#### INSTRUCTIONS TO FOLLOW
Format the entries below as a Markdown table with two columns, Row and Line, giving each nonblank line its own numbered row. Leave the pictures out.

#### AVAILABLE DATA
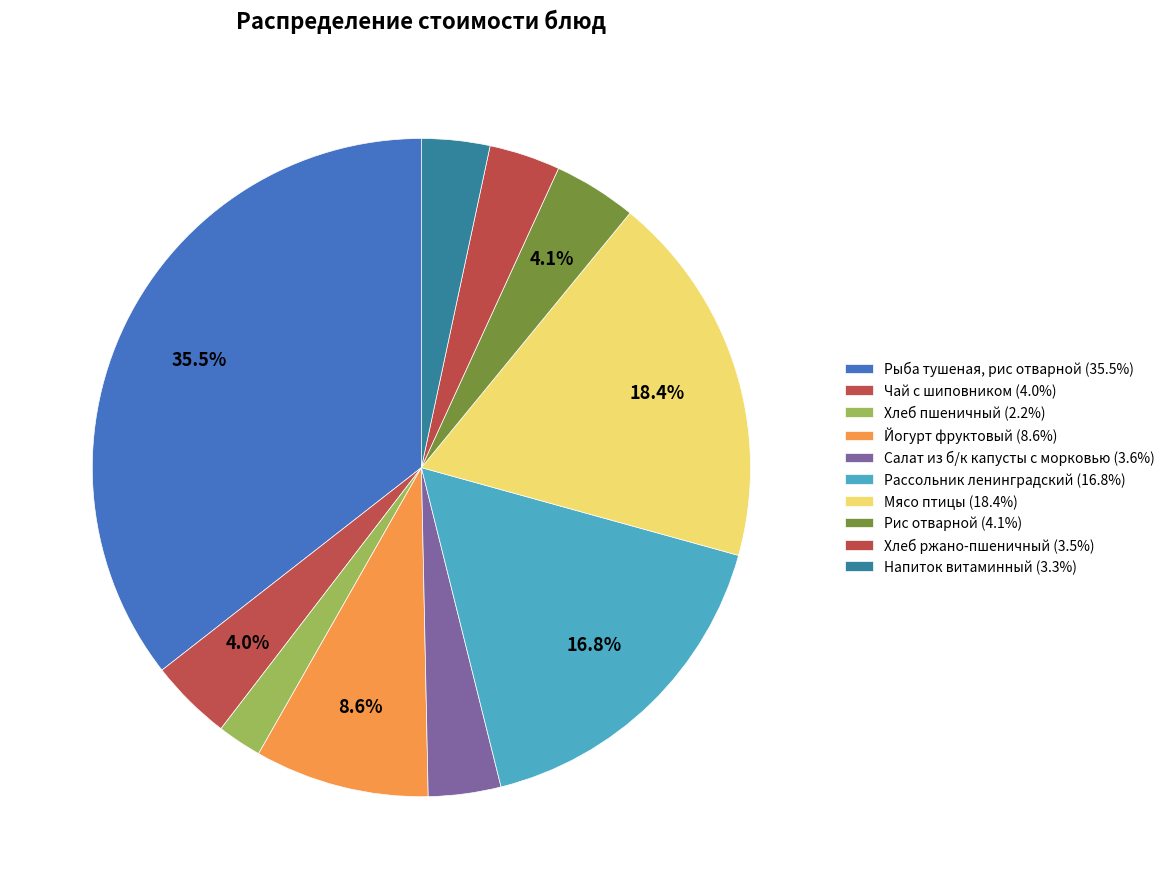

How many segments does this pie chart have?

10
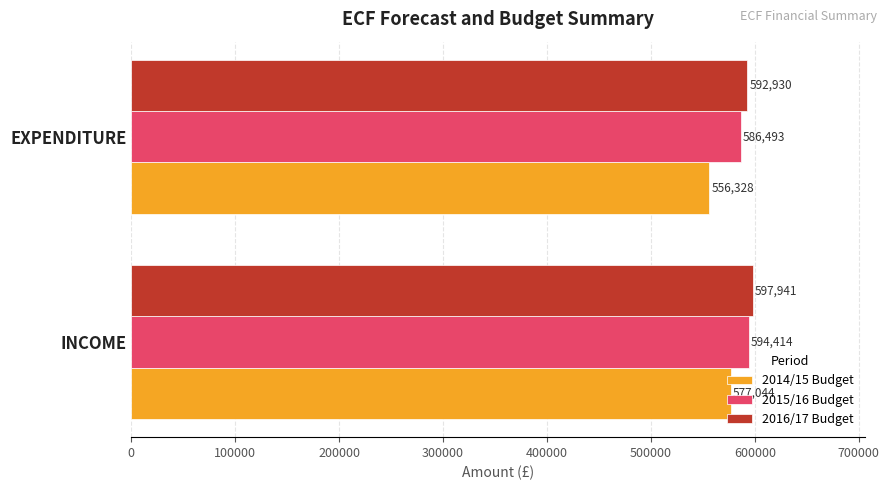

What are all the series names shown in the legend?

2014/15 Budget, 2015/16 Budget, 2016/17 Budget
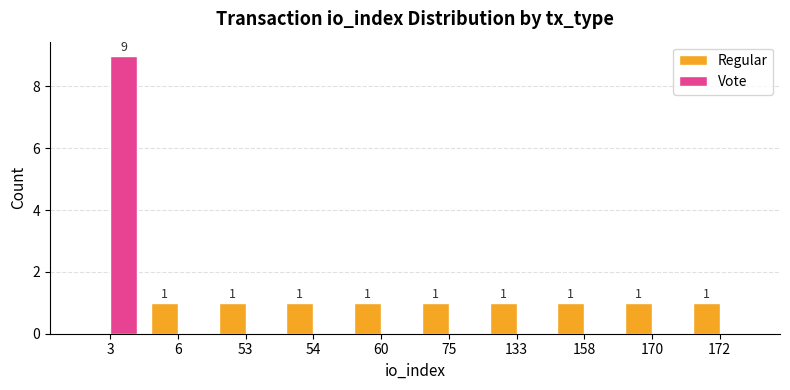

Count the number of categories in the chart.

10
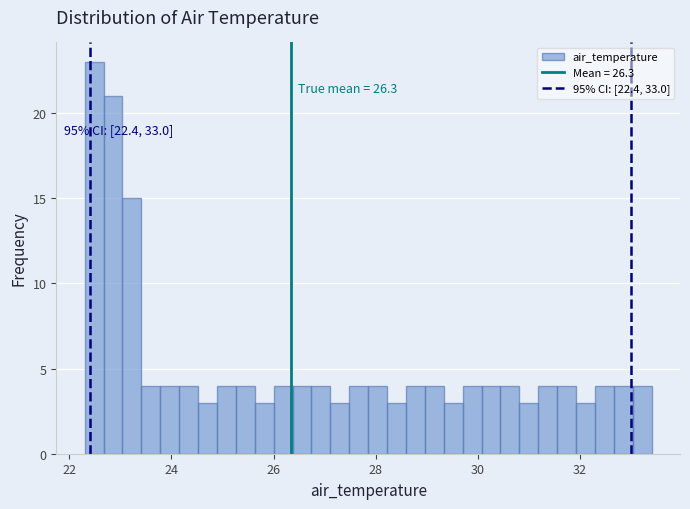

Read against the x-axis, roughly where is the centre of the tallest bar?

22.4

#### RESPONSE BOX
| Row | Line |
|---|---|
| 1 | How many segments does this pie chart have? |
| 2 | 10 |
| 3 | What are all the series names shown in the legend? |
| 4 | 2014/15 Budget, 2015/16 Budget, 2016/17 Budget |
| 5 | Count the number of categories in the chart. |
| 6 | 10 |
| 7 | Read against the x-axis, roughly where is the centre of the tallest bar? |
| 8 | 22.4 |